Adriana Kong-Romero, Tucson market president, Bank of America
On June 2 Bank of America announced their commitment to spend $1 billion helping local communities address economic and racial inequality accelerated by the COVID-19 pandemic.
Their four-year programs will focus on communities of color who have experienced a greater negative impact from the COVID-19 outbreak than others.
“Underlying economic and social disparities that exist have accelerated and intensified during the global pandemic,” said Bank of America CEO Brian Moynihan in a press release. “The events of the past week have created a sense of true urgency that has arisen across our nation, particularly in view of the racial injustices we have seen in the communities where we work and live. We all need to do more.”

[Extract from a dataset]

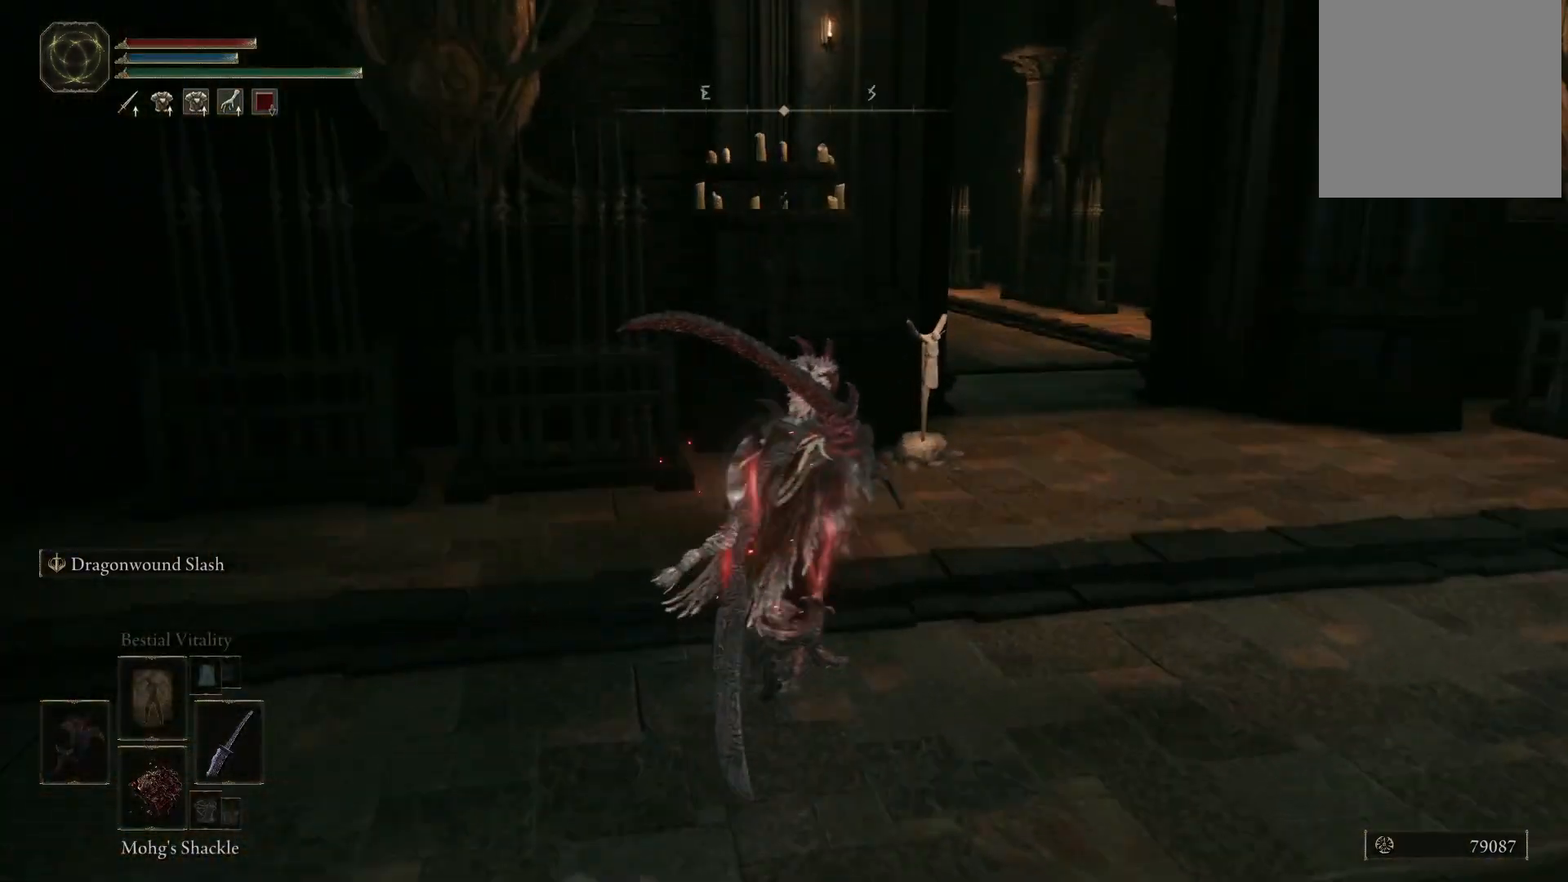
{"buttons": [], "left_stick": "up", "right_stick": "down-left", "events": [[150, "right_stick", "down-left"]]}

On May 25, a Black man named George Floyd was killed by a white police officer in Minneapolis over suspicion of a forged check. The graphic video of his murder in broad daylight was circulated on social media, sparking outrage and protests across the world.
Many activists have called on corporations and public institutions to better address racial and economic inequality in a way that goes beyond surface-level commitments to diversity and inclusion.
Bank of America’s $1 billion funding will go toward health services, job and skills training, small business support and housing. The programs will be administered through the bank’s 90 local US market presidents and non-US executives, who will put funds toward following actions:
● COVID-19 testing, telemedicine, flu vaccination clinics and other health services, with a special focus on communities of color
● Partnerships with Historically Black Colleges and Universities and Hispanic-serving institutions in the United States for hiring, research programs, and other areas of mutual opportunity
● Support to small businesses owned by people of color, including clients and vendors
● Career skills training through partnerships with high schools and community colleges
● Investment in affordable housing/neighborhood revitalization
Adriana Kong-Romero, the Tucson market president with Bank of America, said this new commitment will build on their important work to assist communities of color throughout Southern Arizona, including career training, anti-poverty and homelessness service programs and hiring local bilingual bankers from economically disadvantaged neighborhoods.
“And while we recently directed $300,000 to local Coronavirus relief efforts, including to El Rio Health Foundation, more can be done,” Kong-Romero said. “We are committed to doing more to improve economic opportunity and racial equality, with the ultimate goal of creating lasting change.”